People predicting heavier than air flight by 1890 were wrong! Why would anyone have faith in their prections 30-50 years in the future?

RandomGuy
08-06-2009, 02:49 PM
The Ultimate Global Warming Challenge (http://ultimateglobalwarmingchallenge.com/index.htm) is now increased to a cool half-a-million. Since the science is settled on this, why hasn't anyone won the prize?

Is there anyone who seriously thinks this is meant seriously?

Is there anyone who thinks that the guy offering the prize wouldn't try the slimmest of arguments to weasel out of this if seriously challenged?

LnGrrrR
08-06-2009, 02:50 PM
What kind of change would worry you more? Warming? Or cooling?

Either or, I guess. Anything too far outside our norms to be able to handle easily. (I'm not a scientist... don't expect anything too technical.)

RandomGuy
08-06-2009, 02:51 PM
JunkScience.com, in its sole discretion, will determine the winner, if any, from UGWC entries. All determinations made by JunkScience.com are final.

---------- uh huh.

No entries will be accepted after December 1, 2008.
The results of the UGWC will be announced on February 1, 2009.


Meh. I would want them to prove to me that the money exists before I would spend any effort on it.

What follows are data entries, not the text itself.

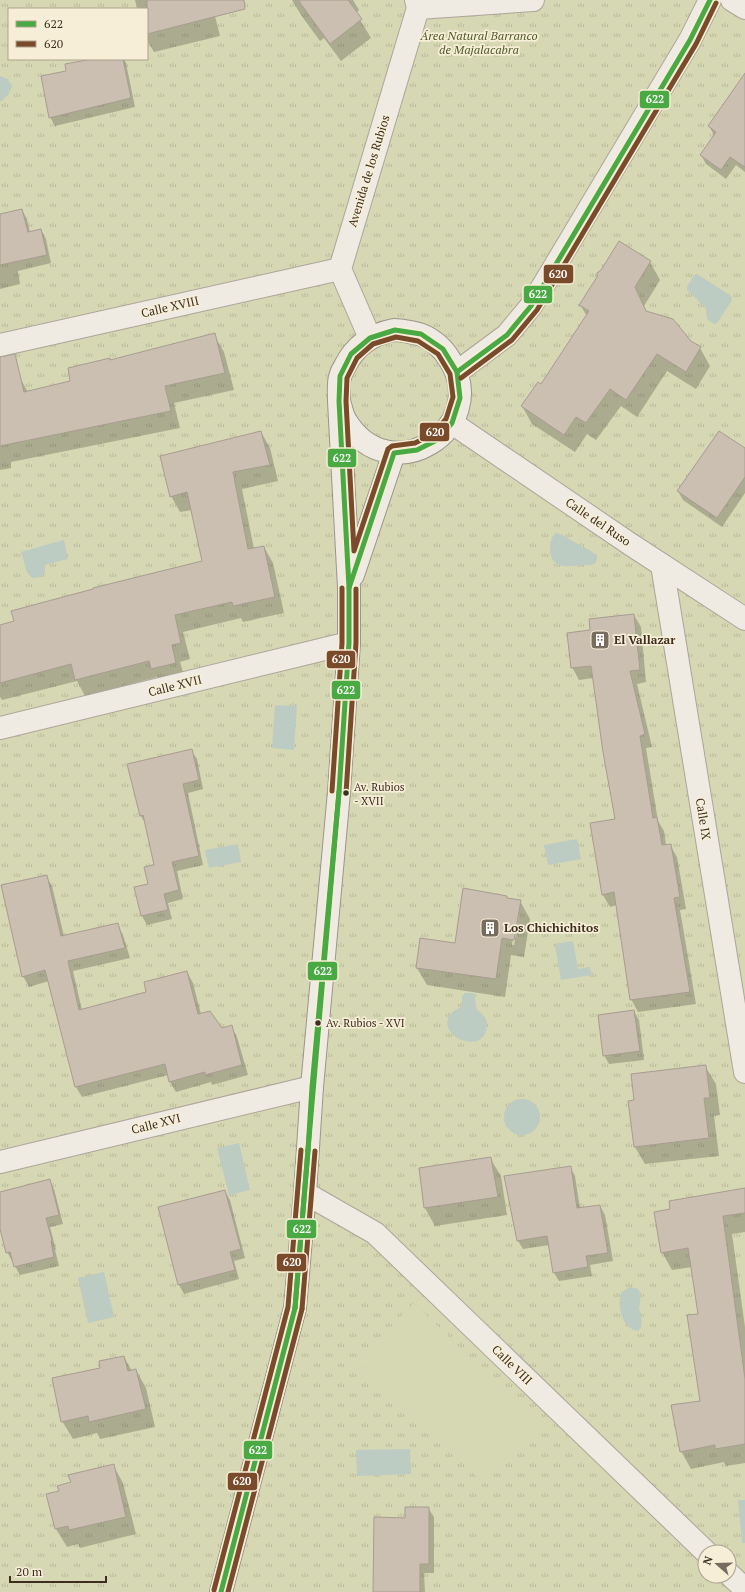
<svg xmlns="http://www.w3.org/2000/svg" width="745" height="1592" font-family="'PT Serif',serif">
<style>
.grass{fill:url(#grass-tufts);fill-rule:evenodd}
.pitch{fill:#d6d7b3}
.water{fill:#bcccc2}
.shadow{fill:#0003;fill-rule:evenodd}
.building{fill:#cbbfb2;stroke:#a89c90}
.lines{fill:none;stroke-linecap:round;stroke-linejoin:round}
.street-casing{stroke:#ada599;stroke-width:24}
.secondary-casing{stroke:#9c958a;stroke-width:24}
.street{stroke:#efebe3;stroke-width:22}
.secondary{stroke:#efebe3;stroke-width:22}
.bus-1-casing{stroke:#f7eed8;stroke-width:8}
.bus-2-casing{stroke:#f7eed8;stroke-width:8}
.bus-1{stroke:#49a943;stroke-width:5}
.bus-2{stroke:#7a4b2a;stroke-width:5}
.bus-dot{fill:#3d2e20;stroke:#f7eed8;stroke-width:1.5}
.labels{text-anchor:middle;stroke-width:3.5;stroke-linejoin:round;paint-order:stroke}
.bus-label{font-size:11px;fill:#3d2e20;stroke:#f7eed8;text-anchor:start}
.park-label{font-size:12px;font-style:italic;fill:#4d5a26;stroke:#f7eed8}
.street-label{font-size:12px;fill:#3d2e20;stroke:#f7eed8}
.poi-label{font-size:12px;font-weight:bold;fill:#3d2e20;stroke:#f7eed8;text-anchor:start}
.line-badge{stroke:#f7eed8;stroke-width:1.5}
.badge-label{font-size:11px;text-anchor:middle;font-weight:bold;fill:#fff}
</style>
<defs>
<pattern id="grass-tufts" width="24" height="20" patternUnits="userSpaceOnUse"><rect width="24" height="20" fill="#d6d7b3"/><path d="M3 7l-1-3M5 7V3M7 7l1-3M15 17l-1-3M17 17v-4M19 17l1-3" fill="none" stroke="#b9b99a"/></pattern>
</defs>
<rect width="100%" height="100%" fill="#e7e0d1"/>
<!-- grass -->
<path class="grass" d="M0,0H745V1592H0ZM9,9H147V59H9ZM705,1552H729V1576H705Z"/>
<!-- pitch -->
<path class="pitch" d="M414,1303L539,1424L483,1483L357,1361Z"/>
<!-- water -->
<g class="water">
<path d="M0,76L8,79L12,86L8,95L0,102Z"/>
<path d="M697,274L731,296L732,300L717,323L714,324L707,319L706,309L704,306L687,290V287L694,275Z"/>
<path d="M556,533C564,534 568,539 574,542C583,547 590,549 597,556C597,562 596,564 590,565C573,564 552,574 550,550C550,543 551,537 556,533Z"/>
<path d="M64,540L68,559L45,565V573C41,577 38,578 32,578L27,572L21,552Z"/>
<path d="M275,705L297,706L294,750L272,748Z"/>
<path d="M577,839L581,859L548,865L544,845Z"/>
<path d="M238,844L241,862L209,868L205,850Z"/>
<path d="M573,941L578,969L590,967L592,975L561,980L555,944Z"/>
<path d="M465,993H473C477,998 474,1005 478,1010C480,1013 484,1015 486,1019C487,1023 487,1027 486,1031C480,1054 436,1036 450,1015C453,1010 459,1009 462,1006V996Z"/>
<circle cx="522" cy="1117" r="18"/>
<path d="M239,1143L250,1190L229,1195L217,1148Z"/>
<path d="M104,1272L114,1317L88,1323L78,1278Z"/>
<path d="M630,1287L638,1289L641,1295L639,1308L642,1323L641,1328L638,1331C622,1329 616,1304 622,1292Z"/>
<path d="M410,1449L411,1474L357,1476L356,1450Z"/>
<path d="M738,1500H745V1543H742Z"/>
</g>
<!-- shadow -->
<g class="shadow">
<path d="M135,0H211L220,36L154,52L147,40V9H137Z"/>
<path d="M292,0H353L359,10L356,13L371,38L341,61L324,38L320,41L301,15Z"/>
<path d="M97,59H124L126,63L135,107L55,126L50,117L68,71Z"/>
<path d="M745,75V172L736,165L726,179L706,164L701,155L714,135L709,126Z"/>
<path d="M22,210L27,219L30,233L41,230L46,239L51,263L18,271L20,284L0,289V215Z"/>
<path d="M650,262L660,280L644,306L647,313L700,348L710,366L696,389L667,371L637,417L621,406L596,440L587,434L575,452L532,424L522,406L541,385L587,316L580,305Z"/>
<path d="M214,335L224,352L234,390L174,403L180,428L11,462V468L0,470V383L20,378L28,392L71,381L110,361Z"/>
<path d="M261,432L270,448L278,481L242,489L254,549L264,547L273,563L284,613L243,622L241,618L183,632L190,659L180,662L185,679L161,685L157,677L85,696L77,681L2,700L0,697V626L203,562L192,510L180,512L171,496Z"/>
<path d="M745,449V493L722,527L683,500L678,491Z"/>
<path d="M634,615L641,627L646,682L637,684L652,747L646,748L658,821L664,831L666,845H670L677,857L686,909L680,910L696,1004L638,1012L631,999L617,905L610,907L603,895L591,823L616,820L594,678L579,680L572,667L591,631Z"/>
<path d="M191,750L197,759L203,789L188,793L203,865L177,871L183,899L168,903L172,919L147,925L142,916L149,885L156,865L146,825L141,816L128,764Z"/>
<path d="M46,876L52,886L64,936L117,924L123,935L130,958L73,971L82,1010L148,993L187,972L193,983L201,1014L222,1029L231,1026L237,1037L248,1075L212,1085L211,1082L176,1092L170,1082L168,1075L82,1097L76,1087L49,981L29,987L23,976Z"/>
<path d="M507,897L508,899L520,901L530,919L524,957L511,955L505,997L427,985L417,968L456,944ZM517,915H519L514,945H512Z"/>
<path d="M634,1011L639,1020L644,1060L609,1064L604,1055Z"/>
<path d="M705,1066L716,1084L720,1115L714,1116L719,1156L645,1164L635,1147V1101Z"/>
<path d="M490,1158L501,1176L507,1215L435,1226L425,1208L420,1169Z"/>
<path d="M570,1167L575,1176L580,1208L600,1206L605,1215L613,1261L590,1265L592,1276L559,1281L554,1273L550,1245L523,1249L518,1241Z"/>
<path d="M49,1180L54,1189L63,1224L50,1227L56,1250H55L59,1266L20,1275L7,1252L0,1225V1193Z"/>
<path d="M745,1189V1232L732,1234L745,1327V1463L726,1466L724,1462L691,1469L681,1451L701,1402L699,1315L692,1267L672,1270L662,1252L671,1210Z"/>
<path d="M225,1191L230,1200L245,1258L234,1261L239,1279L184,1294L179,1285L159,1208Z"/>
<path d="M124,1357L132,1371L136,1370L146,1388L155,1427L100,1439L97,1433L73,1439L62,1421L101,1368Z"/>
<path d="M113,1465L123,1483L136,1534L80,1548L78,1544L67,1547L56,1529L48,1494L60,1491L72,1483Z"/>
<path d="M428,1508L434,1517V1573H424L425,1592H374L406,1519Z"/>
</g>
<!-- building -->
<g class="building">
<path d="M147,0H244L245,9L147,34Z"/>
<path d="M298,0H348L362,19L330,44Z"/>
<path d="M92,59H123L131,98L49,118L41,76L66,71L65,64Z"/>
<path d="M745,73V167L730,157L721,170L700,155L716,132L708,126Z"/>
<path d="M22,209L28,232L41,229L47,255L0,265V214Z"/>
<path d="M619,241L651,261L635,287L646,311L673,319L691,341L701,347L686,372L657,354L626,400L610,389L586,423L576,417L564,435L521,406L538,382L541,384L589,311L579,305L597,277V273L601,270Z"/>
<path d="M215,333L225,373L165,386L171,411L0,446V357L15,354L24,392L70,381L68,368L110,358V360Z"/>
<path d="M261,431L270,465L233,472L248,549L264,546L275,597L233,606L232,602L175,615L181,643L172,645L176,663L151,669L149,661L75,680L71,664L0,683V625L14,621L11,611L93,589V588L202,561L187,492L170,497L160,456Z"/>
<path d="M719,431L745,448V477L717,518L677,491Z"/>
<path d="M634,614L640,670L630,671L645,734L640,736L653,818L657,817L662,845L671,844L680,897L674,898L690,992L630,1000L614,892L602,895L590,823L615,819L603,752L591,666L571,668L567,633L590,630L589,619Z"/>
<path d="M192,749L199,780L183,784L199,856L172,862L179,890L164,894L168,910L141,916L134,887L148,884L144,867L154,865L143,815L140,816L127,764Z"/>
<path d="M47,875L61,936L118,923L125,948L68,961L79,1010L146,992L144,982L187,971L198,1014L210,1011L222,1028L232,1025L242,1065L205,1075V1072L169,1082L165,1064L75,1087L45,970L22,977L1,885Z"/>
<path d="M463,888L507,896V898L521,900L514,940L502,938L496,979L416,968L420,938L455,943Z"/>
<path d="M634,1010L640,1051L603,1056L598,1015Z"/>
<path d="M706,1065L710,1098H704L709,1138L634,1147L628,1101L634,1100L631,1074Z"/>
<path d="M491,1157L498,1197L424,1208L419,1168Z"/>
<path d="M571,1166L577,1208L600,1205L608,1253L586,1256L588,1267L553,1273L547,1236L517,1241L504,1176Z"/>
<path d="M50,1179L59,1215L46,1218L52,1240L51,1241L54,1257L14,1267L10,1252L6,1253L0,1229V1192Z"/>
<path d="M745,1188V1213L723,1216L745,1379V1444L715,1449V1445L680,1452L671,1405L700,1401L687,1315L698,1314L688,1248L661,1253L654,1212L670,1209L669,1201Z"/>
<path d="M225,1190L241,1249L230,1252L235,1270L178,1285L158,1207Z"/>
<path d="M124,1356L128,1371L136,1369L146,1409L89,1422L88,1416L61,1422L52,1378L100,1368L99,1361Z"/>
<path d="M114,1464L126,1517L69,1530L68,1526L55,1529L46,1494L59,1491L57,1486L71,1482L68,1475Z"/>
<path d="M405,1507H429V1564H420V1592H373L374,1517L405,1518Z"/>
</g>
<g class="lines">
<!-- street casing -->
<g class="street-casing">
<g id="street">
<path d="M732,0L745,8"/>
<path d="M418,8L533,0"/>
<path d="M370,338L340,269L418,8L416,0"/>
<path d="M0,345L340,269"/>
<path d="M457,372L507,335L531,306L690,40L710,0"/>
<path d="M452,423L630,544L745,619"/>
<path d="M662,565L745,1072"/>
<path d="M0,728L349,643"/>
<path d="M0,1162L312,1087"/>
<path d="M305,1193L375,1233L706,1552"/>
<path d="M729,1574L745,1589"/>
</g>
</g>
<!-- secondary casing -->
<g class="secondary-casing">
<g id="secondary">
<path d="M353,575L394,453"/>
<path d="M221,1592L295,1308L305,1193L312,1087L339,792L349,643V588L339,401C339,393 338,384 340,377C341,373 343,369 345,366C355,346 372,334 394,330C401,330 409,332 415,333C430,336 443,348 450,360C492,429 390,493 346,421C342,415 341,407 339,401"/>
</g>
</g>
<!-- street -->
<use href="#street" class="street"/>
<!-- secondary -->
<use href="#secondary" class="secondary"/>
<!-- bus-1 casing -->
<g class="bus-1-casing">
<g id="bus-1">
<path d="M395,330L421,334L443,349L457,372L460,398L452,423L437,440L417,450L394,453L349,588L339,401L340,376L351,354L370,338Z"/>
<path d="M457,372L507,335L531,306L690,40L710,0"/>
<path d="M339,792L349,643V588"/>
<path d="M308,1150L312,1087L339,792"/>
<path d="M308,1150L339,792"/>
<path d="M295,1308L308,1150"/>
<path d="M295,1308L308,1150"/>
<path d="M221,1592L295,1308"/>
</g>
</g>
<!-- bus-2 casing -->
<g class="bus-2-casing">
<g id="bus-2">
<path d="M396,337L418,341L438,354L450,374L453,397L446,419L433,434L415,443L392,446L388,449L354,551L346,401L347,378L357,358L373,344Z"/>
<path d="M461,378L512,340L537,310L696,44L716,3"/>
<path d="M332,791L342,643V588"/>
<path d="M346,793L356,643V589"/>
<path d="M302,1309L315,1151"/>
<path d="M214,1590L288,1307L301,1150"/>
<path d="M228,1592L302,1309"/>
</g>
</g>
<!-- bus-1 -->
<use href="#bus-1" class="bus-1"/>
<!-- bus-2 -->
<use href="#bus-2" class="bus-2"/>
</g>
<!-- icons -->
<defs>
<g id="building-square" transform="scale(1)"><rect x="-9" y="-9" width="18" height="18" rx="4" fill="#786c5e" stroke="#f7eed8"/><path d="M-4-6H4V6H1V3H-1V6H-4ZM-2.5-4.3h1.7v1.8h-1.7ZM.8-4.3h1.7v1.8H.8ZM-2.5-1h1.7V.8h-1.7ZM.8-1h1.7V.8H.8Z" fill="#fff"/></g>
</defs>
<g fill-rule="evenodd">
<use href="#building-square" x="600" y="640"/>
<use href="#building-square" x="490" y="928"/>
</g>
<!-- markers -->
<g class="bus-dot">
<circle cx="346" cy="793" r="3.5"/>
<circle cx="318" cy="1023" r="3.5"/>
</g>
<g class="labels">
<!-- bus labels -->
<g class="bus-label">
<text x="354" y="791">Av. Rubios<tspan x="354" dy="14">- XVII</tspan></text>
<text x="326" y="1027">Av. Rubios - XVI</text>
</g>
<!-- park labels -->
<g class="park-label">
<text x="479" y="40">Área Natural Barranco<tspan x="479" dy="14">de Majalacabra</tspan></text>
</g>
<!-- street labels -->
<g class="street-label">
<text transform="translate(369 171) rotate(-73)" y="4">Avenida de los Rubios</text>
<text transform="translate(170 307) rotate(-13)" y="4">Calle XVIII</text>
<text transform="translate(598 522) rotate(34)" y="4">Calle del Ruso</text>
<text transform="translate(175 686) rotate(-14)" y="4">Calle XVII</text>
<text transform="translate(703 819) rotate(81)" y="4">Calle IX</text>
<text transform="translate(156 1124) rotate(-14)" y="4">Calle XVI</text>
<text transform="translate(512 1365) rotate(44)" y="4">Calle VIII</text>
</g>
<!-- poi labels -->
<g class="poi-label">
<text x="614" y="644">El Vallazar</text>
<text x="504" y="932">Los Chichichitos</text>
</g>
</g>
<g class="line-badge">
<rect x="639" y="90" width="31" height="19" rx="4" fill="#49a943"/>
<rect x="543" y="264" width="31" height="20" rx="4" fill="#7a4b2a"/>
<rect x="523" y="285" width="30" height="19" rx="4" fill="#49a943"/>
<rect x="419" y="422" width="31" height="20" rx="4" fill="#7a4b2a"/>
<rect x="327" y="448" width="30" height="20" rx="4" fill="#49a943"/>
<rect x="326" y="650" width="30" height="19" rx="4" fill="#7a4b2a"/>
<rect x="331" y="680" width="30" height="20" rx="4" fill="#49a943"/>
<rect x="307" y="961" width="31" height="20" rx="4" fill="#49a943"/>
<rect x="286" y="1219" width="31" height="20" rx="4" fill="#49a943"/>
<rect x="276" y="1253" width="31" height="19" rx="4" fill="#7a4b2a"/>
<rect x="243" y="1440" width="30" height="20" rx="4" fill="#49a943"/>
<rect x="227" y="1472" width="31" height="19" rx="4" fill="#7a4b2a"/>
</g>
<g class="badge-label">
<text x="655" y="103">622</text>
<text x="558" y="278">620</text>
<text x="538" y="298">622</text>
<text x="435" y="436">620</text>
<text x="342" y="462">622</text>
<text x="341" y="663">620</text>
<text x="346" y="694">622</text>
<text x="323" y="975">622</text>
<text x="302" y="1233">622</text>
<text x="292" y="1266">620</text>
<text x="258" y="1454">622</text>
<text x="242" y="1485">620</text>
</g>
<!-- legend -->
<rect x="8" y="8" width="140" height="52" fill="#f7eed8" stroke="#ada18e"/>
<rect x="16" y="21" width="20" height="6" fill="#49a943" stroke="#ada18e"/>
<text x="44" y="28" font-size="12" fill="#3d2e20">622</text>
<rect x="16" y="41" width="20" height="6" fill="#7a4b2a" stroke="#ada18e"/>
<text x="44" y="48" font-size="12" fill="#3d2e20">620</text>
<!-- north arrow -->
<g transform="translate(717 1564) rotate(290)"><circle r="19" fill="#f7eed8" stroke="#ada18e"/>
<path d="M0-3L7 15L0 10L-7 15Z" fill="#786c5e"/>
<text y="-6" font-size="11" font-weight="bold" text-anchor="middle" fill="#3d2e20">N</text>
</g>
<!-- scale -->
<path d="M10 1576v6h96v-6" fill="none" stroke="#3d2e20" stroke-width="2"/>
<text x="16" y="1576" font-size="12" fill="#3d2e20" stroke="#f7eed8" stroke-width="3" paint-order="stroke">20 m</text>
</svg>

I could offer a million dollar prize today, if I never had to pony up the cash...

Wild Cobra
08-06-2009, 03:14 PM
Is there anyone who seriously thinks this is meant seriously?

Is there anyone who thinks that the guy offering the prize wouldn't try the slimmest of arguments to weasel out of this if seriously challenged?
How, the test is clearly spelled out. What legal maneuvers could be made if the criteria was proved?

Wild Cobra
08-06-2009, 03:16 PM
No entries will be accepted after December 1, 2008.
The results of the UGWC will be announced on February 1, 2009.

I didn't realize the time had run out.

It was there.

Jacob1983
08-06-2009, 10:09 PM
The fight against global warming is an epic fail and lost cause. You're never going to get every human being on Earth to go green. And I guarantee you that you're not gonna get humans to give up their cars in the fight against global warming either. So why bother? And when you think about it, why do you care anyway? If global warming is as bad as Al Gore says it is, what will it matter in 50 to 10 years? You will probably be dead and won't have to worry about it. And why worry about something that is out of your control? I'm not saying that you should pollute or litter but you shouldn't freak out about all of this green stuff. Take your trash out, recycle if you can, don't waste electricity i.e. don't leave lights on in rooms that you're not occupying and don't turn your AC down in the 60s or 50s. Common sense.